- [DATA TO PROCESS]:
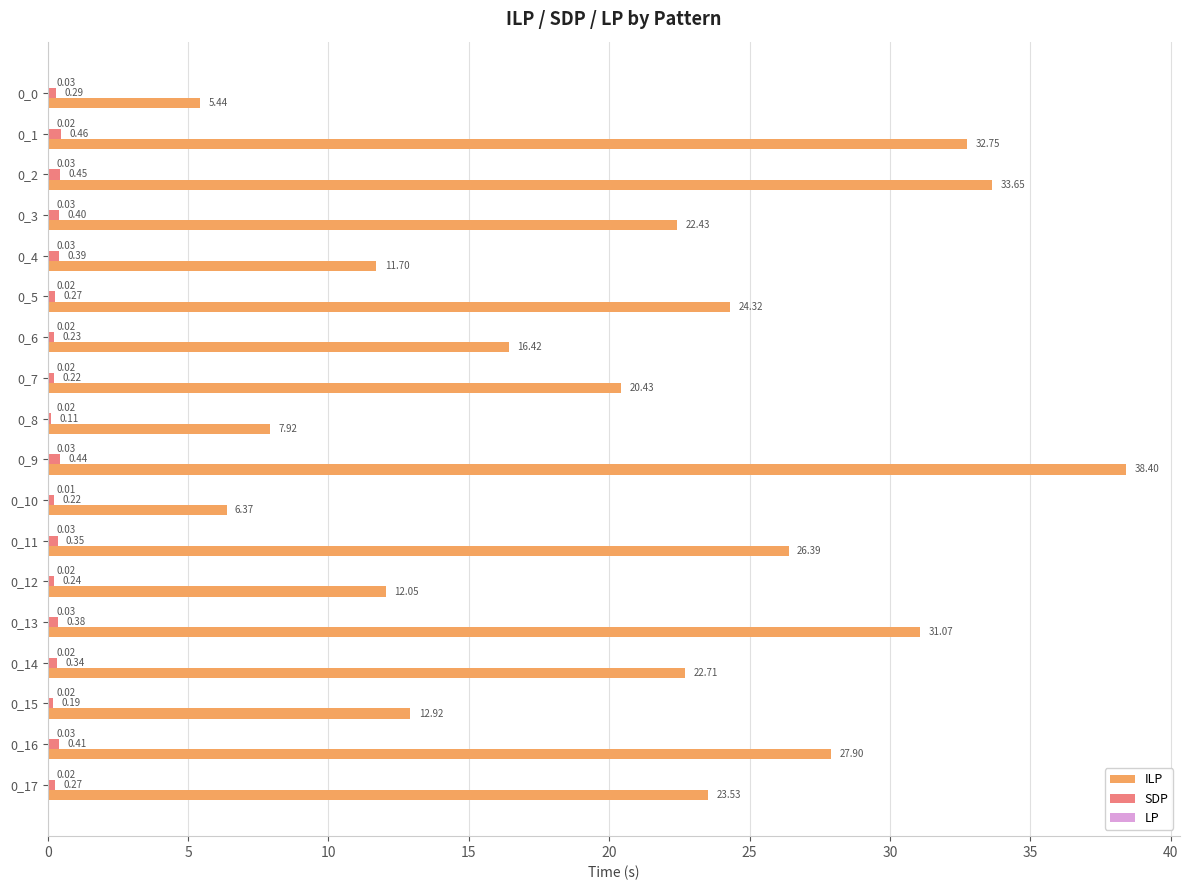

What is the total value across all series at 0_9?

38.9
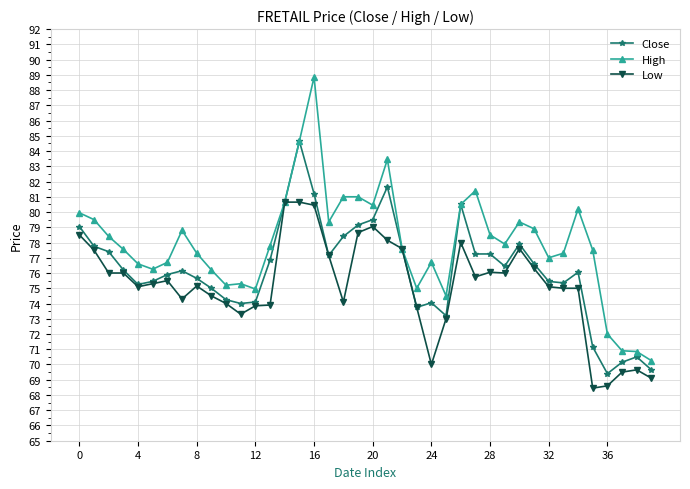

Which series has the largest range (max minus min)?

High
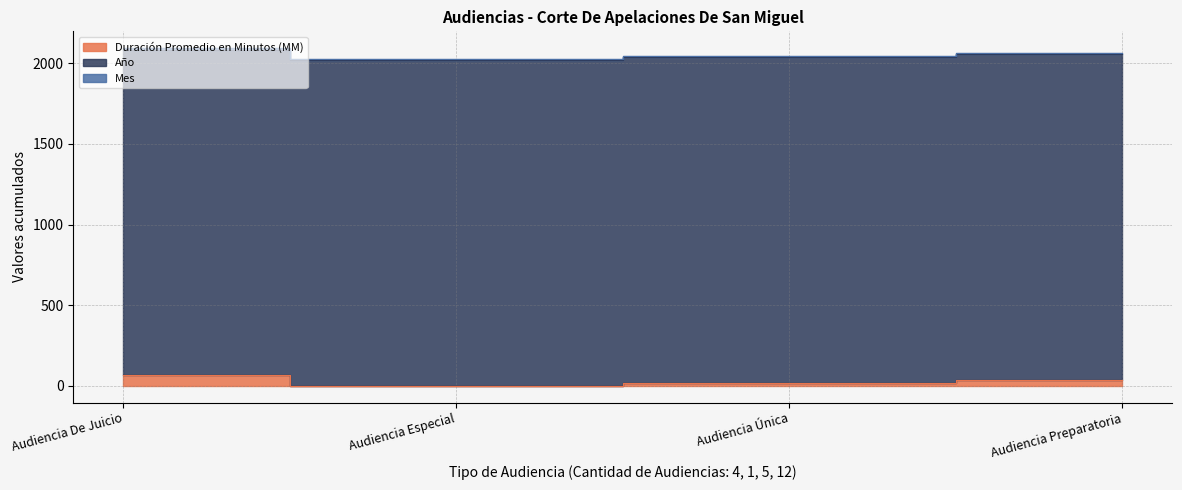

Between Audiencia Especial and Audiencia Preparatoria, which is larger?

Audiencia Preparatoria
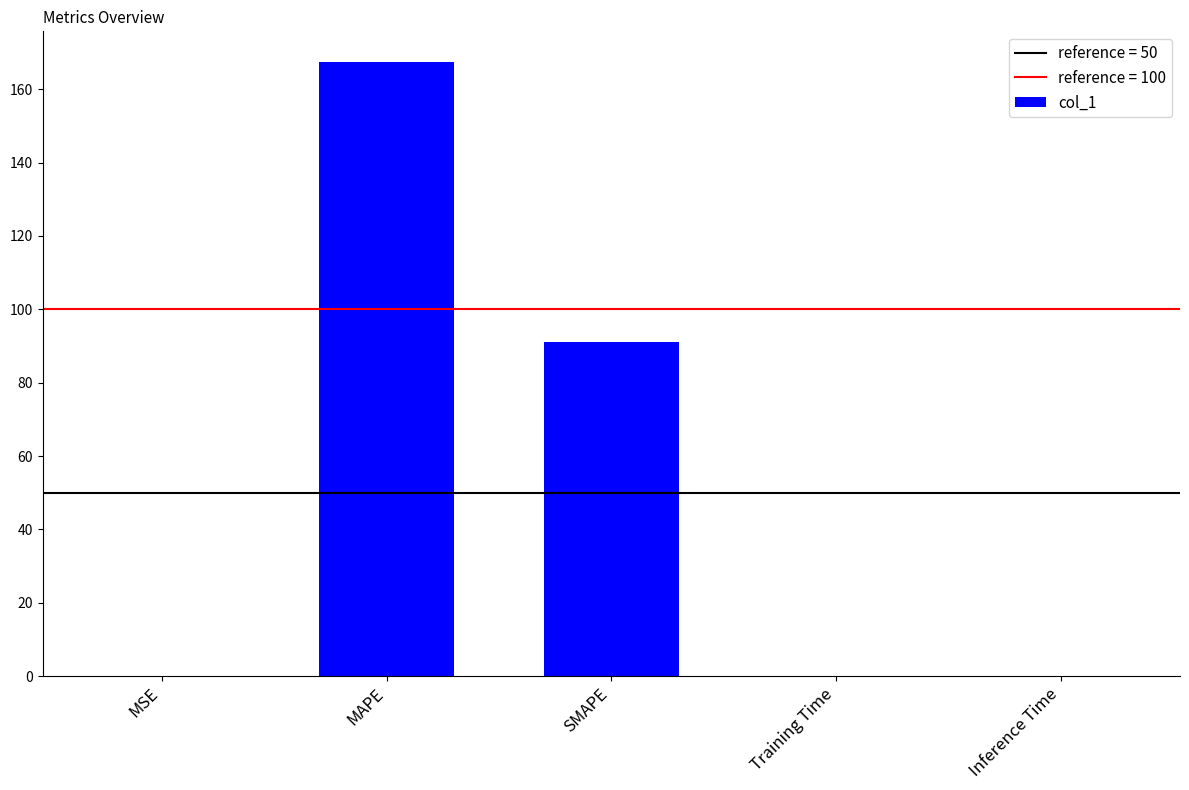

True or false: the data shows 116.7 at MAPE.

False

- [TRY IT]: Reproduce the text of every item above verbatim, omitting the pictures.

- [RESULT BELOW]:
What is the total value across all series at 0_9?

38.9

Which series has the largest range (max minus min)?

High

Between Audiencia Especial and Audiencia Preparatoria, which is larger?

Audiencia Preparatoria

True or false: the data shows 116.7 at MAPE.

False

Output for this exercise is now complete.